The reason this was suggested is apparent from the following chart, which shows that FDA safety warnings were associated with an “82% increase, on average, in Google searches for the drugs during the week after the announcement and a 175% increase in views of Wikipedia pages for the drugs on the day of the announcement, as compared with baseline trends.”
Given that insight, the authors believe it is imperative that the drug information consumers find on Wikipedia reflect the most recent information viz-a-viz drug warnings from the FDA. The problem is that it takes a long time — if ever — for edits to be made: 36% of the relevant Wikipedia pages remained unchanged more than 1 year after FDA issued warnings.
The authors did NOT suggest that pharmaceutical companies “partner” with Wikipedia to correct/edit drug information on Wikipedia.
Why not?
Drug companies have far greater resources at their disposal to correct information on Wikipedia than does the FDA. And, whenever asked, drug companies are adamant that they have a responsibility to “ensure that consumers get accurate and up-to-date information about their products.”
Perhaps NEJM did not suggest drug companies take some responsibility because it does not want to bite the hand that feeds it; i.e., sponsors it via ads.
In any case, the authors — who seem very knowledgeable about digital health information (otherwise why would they get to write about it in the NEJM?) — must know about Dr. Bertalan Meskó (@Berci) and his open letter to pharma, which urged the pharmaceutical industry to employ Wikipedia editors to “funnel [their] vast resources” to help keep Wikipedia drug articles accurate and up-to-date (read “Here Come the Pharma Wikipedians“).

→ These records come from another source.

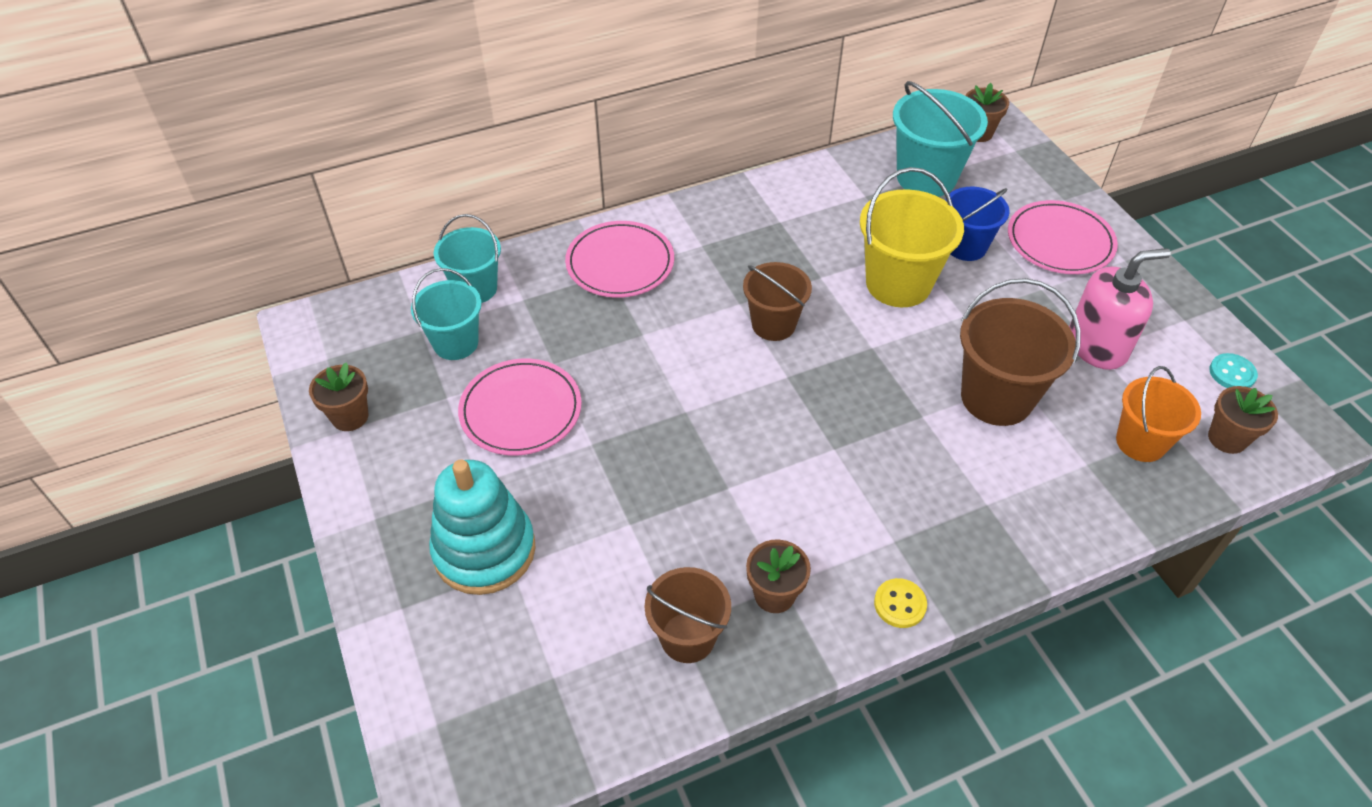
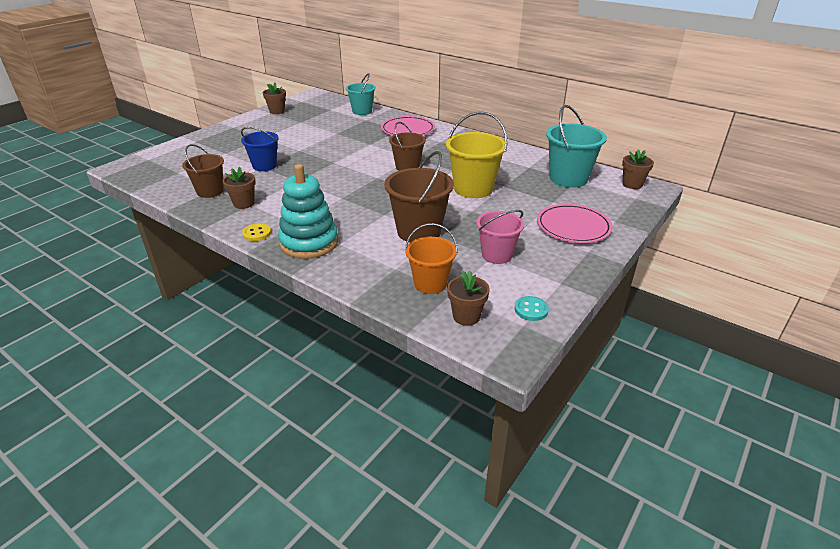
camera: 60 degrees right, 15 degrees down
(455, 343) = (329, 116): turquoise bucket -> none
(484, 550) = (230, 146): turquoise stacking toy -> turquoise stacking toy (309, 242)
(521, 410) = (305, 134): pink plate -> none
(965, 246) = (527, 200): blue bucket -> blue bucket (264, 166)
(1097, 345) = (497, 255): pink soap dispenser -> pink bucket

To date, no pharmaceutical company has volunteered to do what Berci recommended: Appoint someone from within the company as a ‘spokesperson’ in Wikipedia who would perform all edits on behalf of the company.
Now that the FDA has essentially granted pharma’s wishes that any edits it makes to Wikipedia drug articles should NOT be subject to FDA regulations (see “FDA to Pharma: Forget About Tweets! But You Can Host Discussion Forums About Branded Rx Products, Sorta, & Kinda Correct Misinformation“), perhaps industry will take greater responsibility for drug safety in this digital age.